Figure 10 : Fusion via un pore protéique. (1) Formation du pore de fusion par accolement des secteurs V0 de l'ATPase. (2) Dissociation des sous-unités des secteurs V0 permettant l'invasion du pore par les phospholipides puis sa dilatation. D'après (Mayer, 2002).

Cette hypothèse du pore protéique reste aujourd'hui encore très controversée. Ainsi, l'étape d'invasion du pore par des phospholipides lors de la dissociation du complexe protéique à

l'origine de la formation de ce pore est vraisemblablement très couteuse en énergie. Au cours de ce processus, la partie hydrophobe des phopholipides se retrouve en effet au contact du canal aqueux formé par l'accolement des deux complexes protéiques (Figure 10). Ce modèle semble donc difficilement compatible avec l'expansion du pore observée expérimentalement.

1.1.6.3. Le senseur calcique de l'exocytose : la synaptotagmine

La fusion des vésicules avec la membrane plasmique est déclenchée par une élévation de la concentration de Ca2+ intracellulaire. De nombreuses études désignent la synaptotagmine 1 comme étant la protéine à l'origine de cette sensibilité au calcium du phénomène de fusion membranaire (pour des revues, voir (Koh and Bellen, 2003 ; Sudhof, 2004)). Cette protéine, présente sur la membrane des GS et des VS, possède deux domaines C2 pouvant lier chacun plusieurs ions Ca2+. Ces domaines ont la capacité de s'insérer partiellement dans les membranes en présence de calcium. Il a de plus été montré que la synaptotagmine 1 interagissait avec le complexe SNARE, cette interaction étant dépendante du niveau de Ca2+ intracellulaire. Enfin, il semble que le calcium puisse également induire l'oligomérisation de cette protéine.
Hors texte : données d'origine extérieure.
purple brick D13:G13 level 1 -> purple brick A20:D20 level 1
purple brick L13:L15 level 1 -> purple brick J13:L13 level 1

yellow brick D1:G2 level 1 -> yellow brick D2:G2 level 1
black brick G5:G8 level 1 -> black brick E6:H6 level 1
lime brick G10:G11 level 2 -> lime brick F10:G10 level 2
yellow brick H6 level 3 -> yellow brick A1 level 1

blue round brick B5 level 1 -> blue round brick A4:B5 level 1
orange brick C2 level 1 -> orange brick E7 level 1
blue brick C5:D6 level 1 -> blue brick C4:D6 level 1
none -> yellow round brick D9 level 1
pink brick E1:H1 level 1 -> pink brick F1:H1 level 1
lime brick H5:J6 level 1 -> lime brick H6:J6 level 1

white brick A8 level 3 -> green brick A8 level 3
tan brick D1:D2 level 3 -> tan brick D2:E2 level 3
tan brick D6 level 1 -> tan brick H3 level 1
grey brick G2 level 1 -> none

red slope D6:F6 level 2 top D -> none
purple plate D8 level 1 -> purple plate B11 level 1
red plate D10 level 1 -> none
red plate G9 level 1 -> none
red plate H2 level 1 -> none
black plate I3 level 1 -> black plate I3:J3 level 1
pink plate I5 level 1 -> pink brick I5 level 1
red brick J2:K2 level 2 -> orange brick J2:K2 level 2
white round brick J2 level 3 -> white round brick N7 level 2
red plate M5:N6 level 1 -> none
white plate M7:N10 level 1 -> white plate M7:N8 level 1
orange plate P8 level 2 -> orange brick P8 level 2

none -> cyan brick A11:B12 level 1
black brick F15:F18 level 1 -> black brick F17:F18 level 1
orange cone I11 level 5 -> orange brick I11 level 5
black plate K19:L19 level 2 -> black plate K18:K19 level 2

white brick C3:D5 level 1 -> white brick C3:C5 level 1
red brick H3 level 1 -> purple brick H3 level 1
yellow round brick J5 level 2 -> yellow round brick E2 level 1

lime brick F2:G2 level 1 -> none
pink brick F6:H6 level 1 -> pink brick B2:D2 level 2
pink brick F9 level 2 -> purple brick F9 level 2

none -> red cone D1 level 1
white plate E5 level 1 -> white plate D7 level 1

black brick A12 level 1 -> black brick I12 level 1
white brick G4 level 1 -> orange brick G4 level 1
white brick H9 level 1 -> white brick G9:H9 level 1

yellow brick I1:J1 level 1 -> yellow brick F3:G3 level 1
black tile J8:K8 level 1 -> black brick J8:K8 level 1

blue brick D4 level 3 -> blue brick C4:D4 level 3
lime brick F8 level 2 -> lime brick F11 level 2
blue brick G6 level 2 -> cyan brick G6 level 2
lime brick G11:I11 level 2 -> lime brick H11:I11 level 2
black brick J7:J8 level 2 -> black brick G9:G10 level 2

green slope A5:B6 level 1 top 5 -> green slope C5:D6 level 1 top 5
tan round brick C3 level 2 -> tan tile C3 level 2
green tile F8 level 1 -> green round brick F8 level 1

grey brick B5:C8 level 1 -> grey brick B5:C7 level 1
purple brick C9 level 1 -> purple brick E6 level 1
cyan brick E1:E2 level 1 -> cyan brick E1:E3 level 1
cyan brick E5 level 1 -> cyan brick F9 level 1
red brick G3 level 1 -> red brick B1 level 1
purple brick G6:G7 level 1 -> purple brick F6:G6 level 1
Ces différentes propriétés de la synaptotagmine ont permis d'élaborer différents modèles permettant d'expliquer sa fonction lors de l'étape d'exocytose. L'un de ces modèles suggère que cette protéine serait impliquée directement dans l'ouverture du pore de fusion (Sudhof, 2004). Ainsi, avant la montée de calcium, les membranes vésiculaire et cellulaire seraient maintenues dans un état d'association métastable (peut-être dans un état d'hémifusion) grâce au complexe SNARE. L'élévation du niveau de Ca2+, en provoquant une insertion dans les membranes des domaines C2 de la synaptotagmine, induirait une déstabilisation de ces membranes et la formation du pore de fusion. Ce modèle, qui fait intervenir le calcium à une étape très tardive du processus d'exocytose, permettrait d'expliquer le délai très bref (< 1 ms) observé entre l'élévation de Ca2+ et la fusion des VS dans les neurones. Une étude récente analysant l'effet de mutants de la synaptotagmine sur la fusion des GS semble confirmer le rôle de cette protéine dans l'ouverture du pore de fusion mais montre également qu'elle serait impliquée dans la dilatation de ce pore (Wang, Bai et al., 2006).